The horror genre strives to bolster its feminist bona fides, but shoddy storytelling and hormonal appeals often stand in the way.
The very notion of a “Survivor Girl,” the final person left to defeat the slasher du jour, is empowering as long as you ignore her revealing attire. Arguably the best slasher film in screen history, the original Halloween, features a capable heroine played by a young, scrappy Jamie Lee Curtis. The finest horror film of the past decade, the 2005 shocker The Descent, features six powerful women squaring off against underground beasties.
Yet the genre’s crude trappings often work against its pro-female instincts.
Take All the Boys Love Mandy Lane, a slasher film which rotted on the proverbial shelf for several years before its 2013 release. The film, now available on Blu-ray, revolves around an impossibly gorgeous high schooler (Amber Heard) who inspires a gaggle of young men to follow her to a vacation-style retreat.

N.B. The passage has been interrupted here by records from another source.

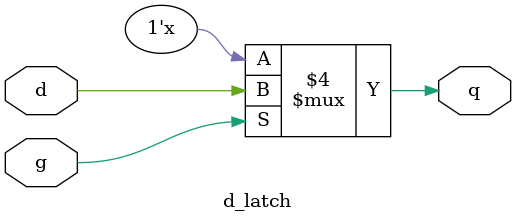
<source format=v>
module d_latch(g, d, q);
	input g, d;
	output reg q;
	
	always@(g or d) begin
		if (g == 1) begin
			q = d;
		end
	end
		
endmodule

</source>
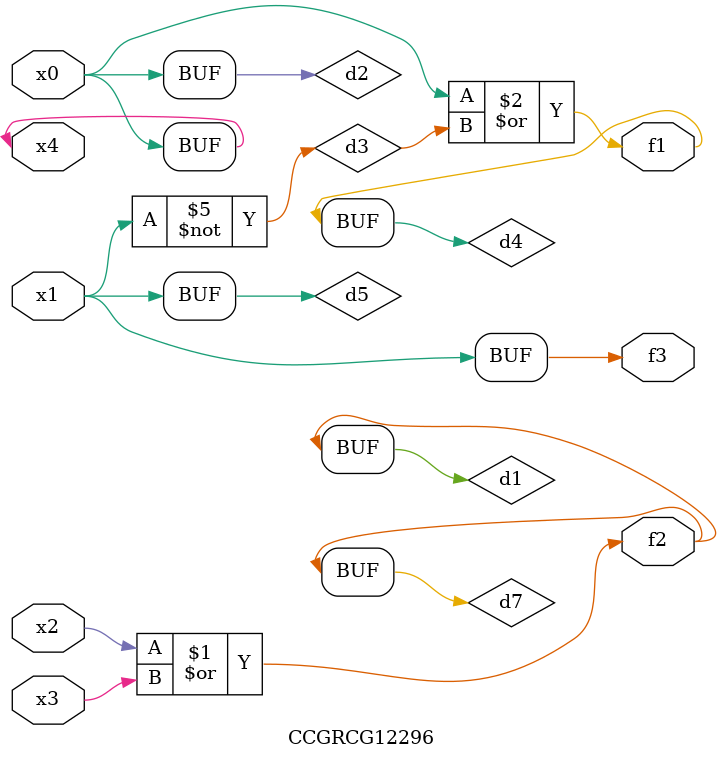
<source format=v>
module CCGRCG12296(
	input x0, x1, x2, x3, x4,
	output f1, f2, f3
);

	wire d1, d2, d3, d4, d5, d6, d7;

	or (d1, x2, x3);
	buf (d2, x0, x4);
	not (d3, x1);
	or (d4, d2, d3);
	not (d5, d3);
	nand (d6, d1, d3);
	or (d7, d1);
	assign f1 = d4;
	assign f2 = d7;
	assign f3 = d5;
endmodule

</source>
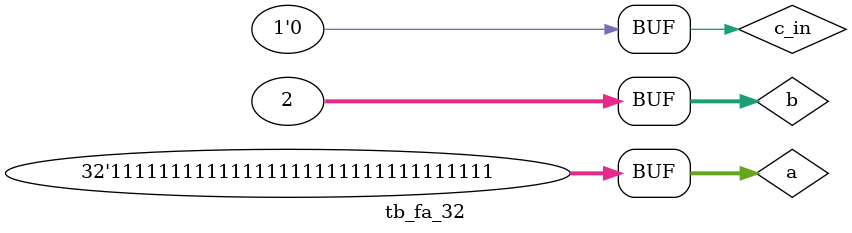
<source format=v>
`timescale 1ns / 1ps
module tb_fa_32();
    integer a;
    integer b;
    reg c_in;
    
    wire [31:0]s;
    wire c_out;
    
    fa_32 fa_32_0(a, b, c_in, s, c_out);
    
    initial begin
        $monitor("a=%d, b=%d, c_in=%1b, s=%d, c_out=%1b", a, b, c_in, s, c_out);
        c_in = 1'b0;
        
        a = 256;
        b = 256;
        #200;
        
        a = 4;
        b = 35;
        #200;
        
        a = ~(0);
        b = 2;
        #200;
     end
endmodule
        


</source>
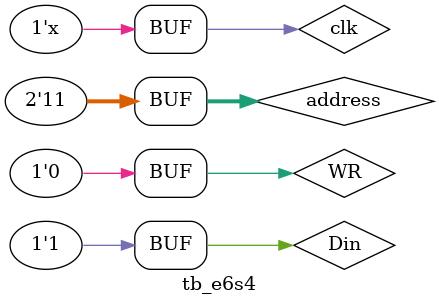
<source format=v>
`timescale 1ns / 1ps


module tb_e6s4;

	// Inputs
	reg [1:0] address;
	reg Din;
	reg WR;
	reg clk;

	// Outputs
	wire [1:0] Dout;

	// Instantiate the Unit Under Test (UUT)
	e6s4 uut (
		.Dout(Dout), 
		.address(address), 
		.Din(Din), 
		.WR(WR), 
		.clk(clk)
	);

	initial begin
		// Initialize Inputs
		$monitor("address = %b Data in = %b Data out = %b Write = %b", address, Din, Dout, WR);
		address = 00;
		Din = 0;
		WR = 1;
		clk = 1;
		
		#10 	Din=1;address=01; 
		#10		Din=0;address=10;
		#10		Din=1;address=11;
		#10 	WR=0;
		#10 	address=00;
		#10		address=01;
		#10 	address=10;
		#10     address=11;
	end
	always begin
		#5 clk=~clk;
	end	
endmodule


</source>
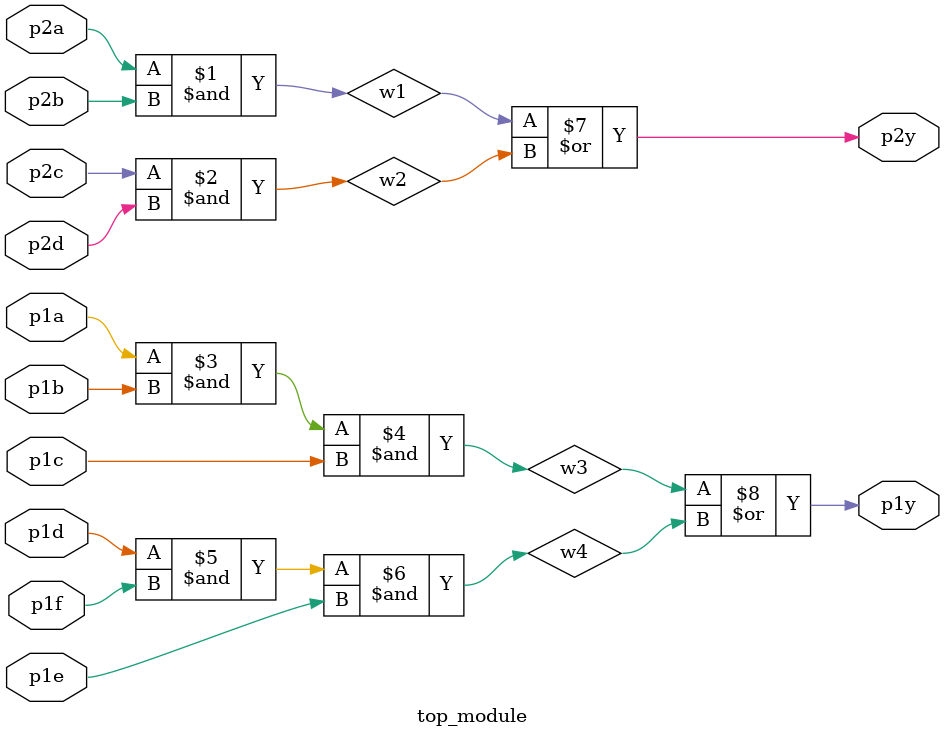
<source format=v>
module top_module ( 
    input p1a, p1b, p1c, p1d, p1e, p1f,
    output p1y,
    input p2a, p2b, p2c, p2d,
    output p2y );

    wire w1,w2,w3,w4;
    assign w1 = p2a& p2b;
    assign w2 = p2c& p2d;
    assign w3 = p1a & p1b & p1c;
    assign w4 = p1d & p1f & p1e;
    assign p2y = w1 | w2;
    assign p1y = w3 | w4;

endmodule
</source>
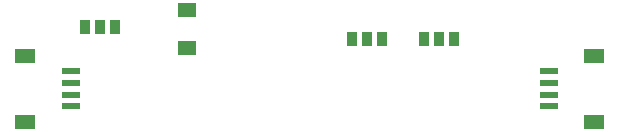
<source format=gbp>
G04 #@! TF.GenerationSoftware,KiCad,Pcbnew,(5.1.6-0-10_14)*
G04 #@! TF.CreationDate,2020-07-31T12:54:26-07:00*
G04 #@! TF.ProjectId,Stemma_Host_FeatherWing,5374656d-6d61-45f4-986f-73745f466561,v03*
G04 #@! TF.SameCoordinates,Original*
G04 #@! TF.FileFunction,Paste,Bot*
G04 #@! TF.FilePolarity,Positive*
%FSLAX46Y46*%
G04 Gerber Fmt 4.6, Leading zero omitted, Abs format (unit mm)*
G04 Created by KiCad (PCBNEW (5.1.6-0-10_14)) date 2020-07-31 12:54:26*
%MOMM*%
%LPD*%
G01*
G04 APERTURE LIST*
%ADD10R,1.800000X1.200000*%
%ADD11R,1.550000X0.600000*%
%ADD12R,0.970000X1.270000*%
%ADD13R,1.600000X1.200000*%
G04 APERTURE END LIST*
D10*
X108762500Y-92450000D03*
X108762500Y-98050000D03*
D11*
X112637500Y-93750000D03*
X112637500Y-94750000D03*
X112637500Y-95750000D03*
X112637500Y-96750000D03*
D10*
X156937500Y-98050000D03*
X156937500Y-92450000D03*
D11*
X153062500Y-96750000D03*
X153062500Y-95750000D03*
X153062500Y-94750000D03*
X153062500Y-93750000D03*
D12*
X136398000Y-91059000D03*
X137668000Y-91059000D03*
X138938000Y-91059000D03*
X145034000Y-91059000D03*
X143764000Y-91059000D03*
X142494000Y-91059000D03*
D13*
X122428000Y-91824000D03*
X122428000Y-88624000D03*
D12*
X116370000Y-90050000D03*
X115100000Y-90050000D03*
X113830000Y-90050000D03*
M02*

</source>
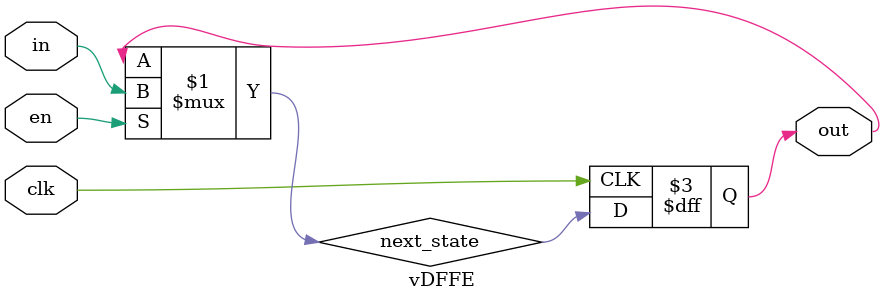
<source format=sv>

module datapath(clk, readnum, vsel, loada, loadb, shift, asel, bsel, ALUop, loadc, loads,
 	writenum, write, datapath_in, Z_out, datapath_out);

	input write, vsel, loada, loadb, asel, bsel, loadc, loads, clk;
	input [2:0] readnum, writenum;
	input [1:0] shift, ALUop;
	input [15:0] datapath_in;
	output Z_out;
	output [15:0] datapath_out;

	wire [15:0] data_in;
	wire [15:0] data_out;

	wire [15:0] regA;
	wire [15:0] in;
	wire [15:0] sout;
	wire [15:0] Ain;
	wire [15:0] Bin;
	wire Z;
	wire [15:0] out;
	

	assign data_in = vsel ? datapath_in : datapath_out;

	regfile REGFILE(data_in,writenum,write,readnum,clk,data_out);

	vDFFE #(16) A(clk,loada,data_out,regA);

	vDFFE #(16) B(clk,loadb,data_out,in);

	shifter U1(in,shift,sout);

	assign Ain = asel ? 16'b0000000000000000 : regA;

	assign Bin = bsel ? {11'b0,datapath_in[4:0]} : sout;

	ALU U2(Ain,Bin,ALUop,out,Z);

	vDFFE #(16) C(clk,loadc,out,datapath_out);
	vDFFE status(clk,loads,Z,Z_out);


	

	

endmodule


module vDFFE(clk, en, in, out);
	
	parameter n = 1;
	input clk, en;
	input [n-1:0] in;
	output reg [n-1:0] out;
	wire [n-1:0] next_state;

	assign next_state = en ? in : out;

	always @(posedge clk)
		out = next_state;

endmodule

</source>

Mandy is in charge, the film tells us. She can pick any of the boys she wishes, and there’s no timetable for her to decide given her virginal status. The film’s prologue shows that some young men will literally risk their lives to impress her. Meanwhile, a killer is on the loose, turning Mandy’s romantic possibilities into a quaint subplot.
So who is Mandy Lane? Well, the film suggests she’s a beautiful bore as played by Heard, and a third act twist exists mostly to embolden the title character’s story arc. Mandy Lane lacks scares and purpose, and only occasionally does the film rise above your standard slasher template.
Had the film created a fascinating lead character, Mandy Lane might have made a statement on how women are depicted in horror films and their power in teen circles.
Instead, it’s a clunky attempt at progress with a final reel that deserves to be ignored, not examined.